In the United States, the Controlled Substance Act gives the Executive branch authority to classify drugs according to their medical uses and the potential for abuse.  The Drug Enforcement Administration (DEA) — the federal agency tasked with enforcing controlled substance laws — uses these categorizations, or "schedules" as guidelines for prioritizing enforcement.  The Scheduling system is a five-layer hierarchy of risk; Schedule I drugs are defined by their high potential for abuse and lack of accepted medical use while Schedule V drugs are pharmaceutical preparations with limited amounts of controlled substances and the lowest potential for abuse. A prescription can be written for a drug of any schedule other than Schedule I. Despite clearly defined delineations between the schedules, there are glaring inconsistencies.
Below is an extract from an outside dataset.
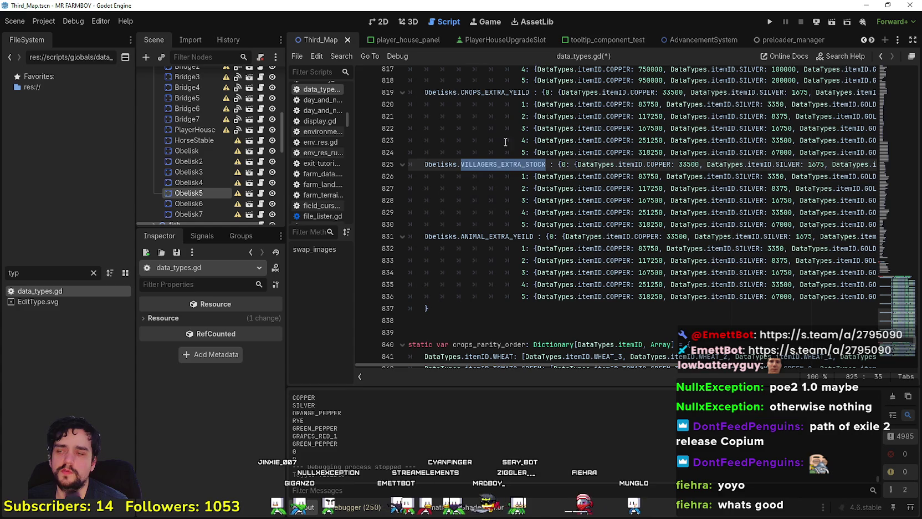
left_click(377, 20)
According to the National Institute of Drug Abuse, deaths from pharmaceutical pain medication (individual drugs ranging from schedules II-V) outnumber deaths from all illegal drugs combined. Additionally, the range of relative risk among drugs even within the same schedule is so wide it makes classification seem arbitrary. Heroin and cannabis are both Schedule I even though medical research has shown the former to be physically dangerous, addictive, and a risk factor for HIV and hepatitis while the latter has a range of medical uses with little risk for addiction or negative long-term health effects if used responsibly.
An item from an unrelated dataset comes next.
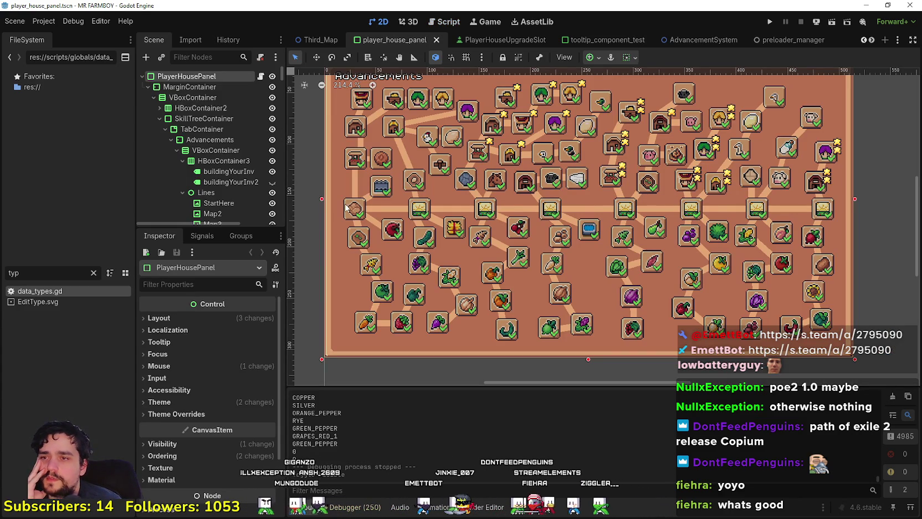
left_click(625, 210)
There is a growing movement for legalization of medical cannabis at the state level. Twenty-one states and the District of Columbus have laws allowing and regulating it. This is a good start at highlighting the failures of the current scheduling regime and making policy changes that reduce needless suffering. However, more needs to be done to align drug enforcement with the newest scientific research. Cannabis is not the only Schedule I drug that does not meet its classification criteria. The psychedelic hallucinogens LSD, psilocybin, and mescaline are placed there despite a lack of data indicating risk for abuse. In fact, a recent comprehensive study by Pal-Orjan Johansen of the Norwegian University of Science and Technology found that they are neither addictive nor correlated with mental health problems. In addition to their relative safety as recreational drugs, there is a resurgence of interest in the academic community in their potential for clinical use. There have been studies evaluating LSD as it helps recovering alcoholics stay sober, psilocybin as a tool for aiding with end-of-life anxiety in terminal cancer patients, and MDMA for helping overcome post-traumatic stress disorder.

Drug policy is like any other in that the best policy options stem from informed risk analysis. Unfortunately, the current drug schedules ignore relevant research. It is time to reevaluate drug categorization and enforcement with an emphasis on scientific data and harm reduction rather than an ineffective just-say-no approach.